It's an intriguing design...


----------



## glycerine (Nov 9, 2009)

Nope.  Would love to try one though.  Does it take a cartridge?


----------



## DurocShark (Nov 9, 2009)

Appears so.


----------



## PTJeff (Nov 9, 2009)

Koh-I-Noor radiograph pens are refillable and rotoring radiograph's have a cartrige.
Wonder if it's a niche market?


----------



## jthompson1995 (Nov 10, 2009)

You'd have to find a real niche for these. It's becoming more and more scarce to find someone who uses them as they are being replaced by Digital Computer drafting programs and cheaper, disposable, fiber tip drafting pens. Most of the drafters I have worked with in the past 10 years or so don't even know how these pens work. Being that it is a type of fountain pen it requires the same, if not more, maintenance than a traditional fountain pen.

If you made one, you'd have to get the correct cartridges if they are available or build a custom body to hold the ink. I have two vintage technical pens that have piston mechanisms built into the pens (similar to the twist converters commonly available).

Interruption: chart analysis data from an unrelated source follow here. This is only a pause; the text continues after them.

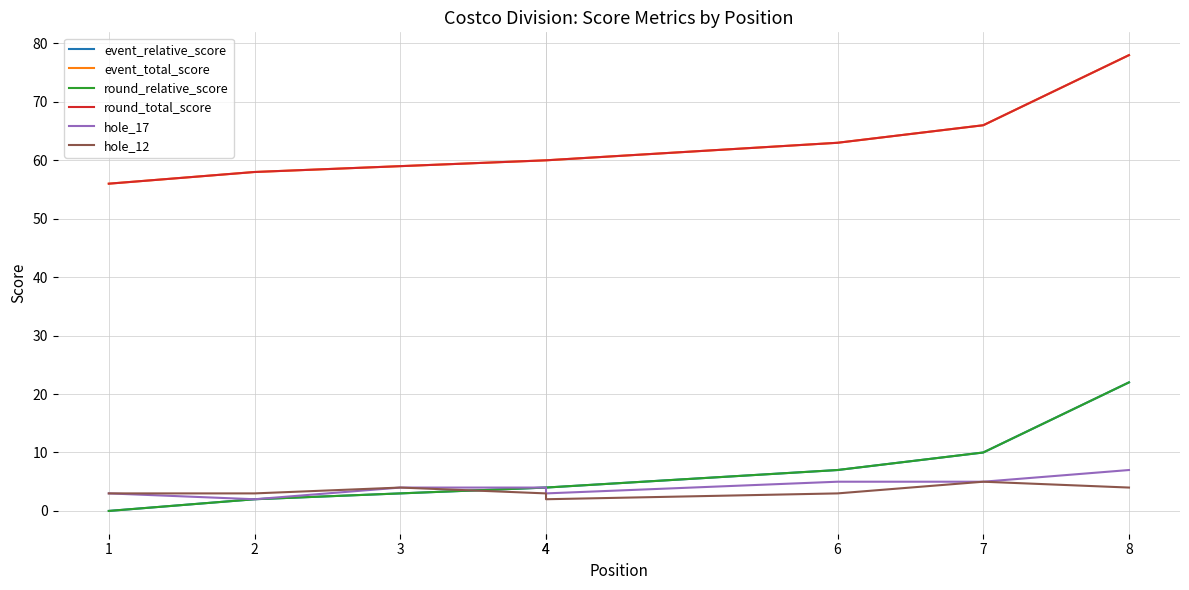

Reading right to left, what are all the values shown in this chart?

event_relative_score: 22	10	7	4	4	3	2	0
event_total_score: 78	66	63	60	60	59	58	56
round_relative_score: 22	10	7	4	4	3	2	0
round_total_score: 78	66	63	60	60	59	58	56
hole_17: 7	5	5	3	4	4	2	3
hole_12: 4	5	3	2	3	4	3	3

These still work and have interchangeable tips like the top photo but this type of pen has just about gone the way of the dinosaurs.

I think you'd be hard pressed to find a drafter or artist younger than about 50-60 who knows how to use one and is willing to put in the time and effort to keep them maintained.


----------



## Narwhale (Nov 10, 2009)

Don,
Got to agree with the above, why would anyone want one?
We used to use them to make ink drawings years ago, but they have been replaced 15-20 years ago.  One had to hold the pen vertical, noslope to the paper at all.  What a pain.  Also, they were used in some printers for a while.
A rollerball or foutain pen would be much easier to use.
Rich s.


----------



## randyrls (Nov 10, 2009)

jthompson1995 said:


> You'd have to find a real niche for these. It's becoming more and more scarce to find someone who uses them as they are being replaced by Digital Computer drafting programs and cheaper, disposable, fiber tip drafting pens. Most of the drafters I have worked with in the past 10 years or so don't even know how these pens work. Being that it is a type of fountain pen it requires the same, if not more, maintenance than a traditional fountain pen.




Jason;  I still have my complete set of K & E Leroy drafting pens!


----------



## DurocShark (Nov 10, 2009)

Because they're unique and different. Something new to check out. I actually don't mind writing with them, but you have to hold it darn near vertical to write well.


----------



## wood-of-1kind (Nov 10, 2009)

I have one. Believe it or not, I used it in geography classes for 'map making'. Writes well (drafting)without smearing and excels at 'detail' work. Never to be confused with what a fountain pen was made to do.


----------



## cnirenberg (Nov 10, 2009)

randyrls said:


> Jason;  I still have my complete set of K & E Leroy drafting pens!



I feel honored, so do I.  We had a watermain break in the house and had to clear out the garage for the repair.  I found my old rapidograph pens, inkers, triangles and Leroy, my old friend.  Those pens take a cartridge that is refillable.  It is a great idea to fit a new pen around an old friend....


----------



## TomW (Nov 10, 2009)

randyrls said:


> Jason; I still have my complete set of K & E Leroy drafting pens!


 
Me too... I saw it around here a while ago....like 1987.....

Tom


----------



## jthompson1995 (Nov 10, 2009)

randyrls said:


> Jason;  I still have my complete set of K & E Leroy drafting pens!



Cool, but when was the last time you _used_ it? I had to learn how to use them my freshman year in college but have rarely used them in the 14.5 years since.

I'm actually too young to have used a Leroy lettering guide since I started right in with CAD but I do appreciate the art that drafting used to be. I've seen my fair share of "CAD Technicians" that couldn't put together a readable construction plan. But when you look at old hand-drafted linens, you can see the time and effort that was taken to make sure they were clear.

More and more, I think I was born about 60-80 years too late.


----------



## DurocShark (Nov 10, 2009)

I just miss using a drafting machine to lay out my drawings.


----------